Nuestro sistema político está fracasando, de nuevo. Actualmente, somos testigos del deterioro del diálogo dentro del Consejo Constitucional, donde las posturas exhiben divergencias marcadas y parecen distanciarse cada vez más de posibles acuerdos. Sin embargo, cabe cuestionarnos si los consejeros tienen genuino interés en converger en ciertos puntos, o si lo que estamos presenciando es más bien un juego de cachetadas de payaso en el que la falta de acuerdo resulta beneficioso para todas las partes involucradas. Veamos.
El Partido Republicano, que actualmente ostenta la mayoría en el Consejo, obtuvo un importante número de escaños sin tenerlo en sus cálculos previos. Se ha visto catapultado, pasando de ser un actor de bloqueo a un protagonista central en un giro inesperado. Acostumbrados a evitar sentarse a la mesa, incluso para habilitar este nuevo proceso, ahora se enfrenta a la necesidad de hacer que el resto lo haga.
De esta forma, se enfrenta a un desafío complicado, donde las estrategias tradicionales no resultan cómodas. Además, son los principales actores de un camino que llevaría a Chile a redactar una nueva Constitución, pero a ellos les convence más quedarse con la actual. Entonces ¿cuál es el incentivo de que esto tenga éxito?
En el espectro de las izquierdas la realidad es muy distinta. Esta coalición se encuentra en una posición de minoría completa, con un resultado electoral en mayo que dejó mucho que desear, sin siquiera obtener un papel de veto. Además, culturalmente al menos hoy, sus posturas son minoría: Chile no busca una preeminencia estatal en asuntos como pensiones, salud o educación.
Este desafío se torna aún más complejo cuando su narrativa principal se basa justamente en esa idea. Su dilema radica en decidir si sentarse a la mesa, pero surge la pregunta: ¿con qué propósito? Si no existe una disposición real por parte de todas las fuerzas políticas, se torna imposible siquiera discutir temas concretos, porque será imposible instalar sus ideas en las enmiendas.
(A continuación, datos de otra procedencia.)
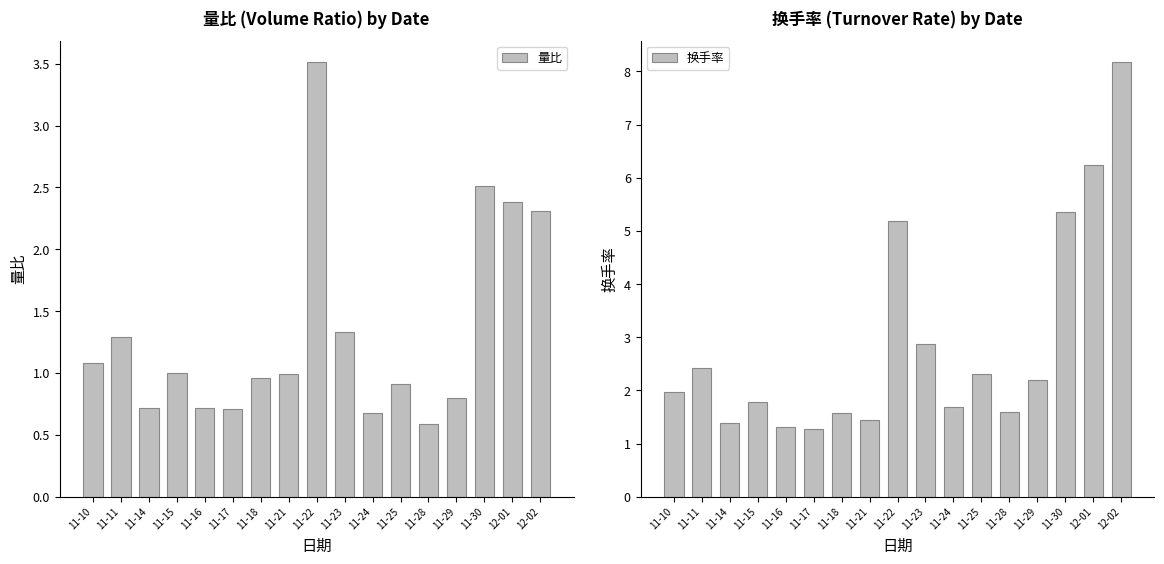

What is the label of the 15th bar from the left?

11-30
Entonces ¿cuál es el incentivo para que esto tenga éxito?
En el proceso anterior, parecía que los actores involucrados deliberadamente boicoteaban la Convención. En esta ocasión, parece que el esfuerzo en esa dirección es compartido, ya que ninguna fuerza política parece verdaderamente interesada en lograr un resultado satisfactorio. Quizás debimos reflexionar si el cambio de Constitución era realmente un interés concreto de la ciudadanía, y si no deberíamos haber canalizado nuestros esfuerzos y negociaciones hacia cuestiones que ahora parecen haber perdido su prioridad ciudadana para convertirse en asuntos urgentes.
Tal vez debimos reflexionar si realmente era de interés ciudadano concreto el cambiar la Constitución, y no tuvimos que poner todos estos esfuerzos y negociaciones en cuestiones que parecen ahora ya ni siquiera prioridades ciudadanas, sino cuestiones urgentes. También, tal vez debimos reflexionar si en algún momento no debimos quemar los escasos cartuchos que quedaban en ese pasado noviembre de 2019 en interpretar las pancartas de las movilizaciones que haber saldado una deuda pendiente a nivel político.